Sharp isoperimetric inequalities via the ABP method

TL;DR

This paper establishes new sharp isoperimetric inequalities with weights in convex cones using the ABP method, identifying minimizers as Euclidean balls and Wulff shapes, and provides new proofs for classical inequalities.

Contribution

It introduces a novel application of the ABP method to derive sharp weighted isoperimetric inequalities in convex cones, including anisotropic cases, with explicit minimizers.

Findings

Euclidean balls minimize the weighted isoperimetric quotient.

Wulff shapes minimize the anisotropic weighted perimeter.

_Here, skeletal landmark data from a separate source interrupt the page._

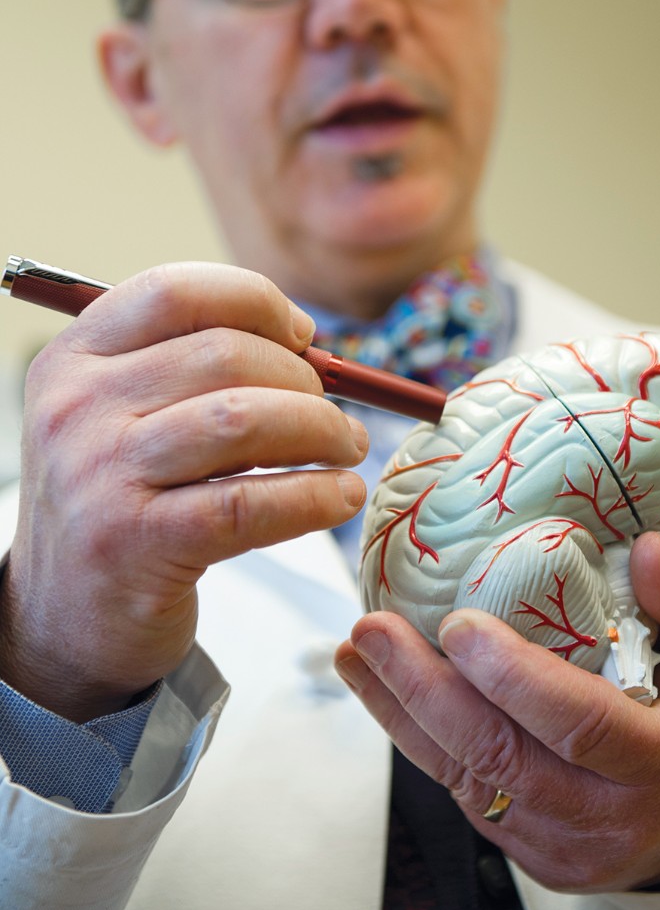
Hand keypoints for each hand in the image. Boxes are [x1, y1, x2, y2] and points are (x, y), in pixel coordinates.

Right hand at [0, 262, 367, 721]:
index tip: (303, 336)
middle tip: (334, 412)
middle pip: (224, 353)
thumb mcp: (126, 416)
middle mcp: (76, 407)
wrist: (62, 619)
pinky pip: (248, 503)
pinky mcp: (133, 543)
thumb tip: (305, 338)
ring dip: (320, 429)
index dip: (256, 302)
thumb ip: (193, 368)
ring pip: (243, 420)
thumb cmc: (121, 501)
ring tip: (347, 448)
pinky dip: (312, 496)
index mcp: (74, 358)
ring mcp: (99, 474)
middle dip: (304, 378)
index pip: (175, 290)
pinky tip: (341, 496)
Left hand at [335, 531, 659, 891]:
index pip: (581, 727)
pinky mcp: (524, 850)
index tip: (460, 624)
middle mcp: (607, 820)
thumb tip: (646, 550)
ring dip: (402, 710)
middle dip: (426, 691)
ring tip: (357, 651)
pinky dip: (415, 732)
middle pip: (501, 760)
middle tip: (375, 630)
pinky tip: (380, 684)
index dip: (515, 678)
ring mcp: (559, 844)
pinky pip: (461, 789)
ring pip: (466, 778)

New proofs of classical inequalities in convex cones.

Abstract

We prove some old and new isoperimetric inequalities with the best constant using the ABP method applied to an appropriate linear Neumann problem. More precisely, we obtain a new family of sharp isoperimetric inequalities with weights (also called densities) in open convex cones of $\mathbb{R}^n$. Our result applies to all nonnegative homogeneous weights satisfying a concavity condition in the cone. Remarkably, Euclidean balls centered at the origin (intersected with the cone) minimize the weighted isoperimetric quotient, even if all our weights are nonradial ---except for the constant ones. We also study the anisotropic isoperimetric problem in convex cones for the same class of weights. We prove that the Wulff shape (intersected with the cone) minimizes the anisotropic weighted perimeter under the weighted volume constraint. As a particular case of our results, we give new proofs of two classical results: the Wulff inequality and the isoperimetric inequality in convex cones of Lions and Pacella.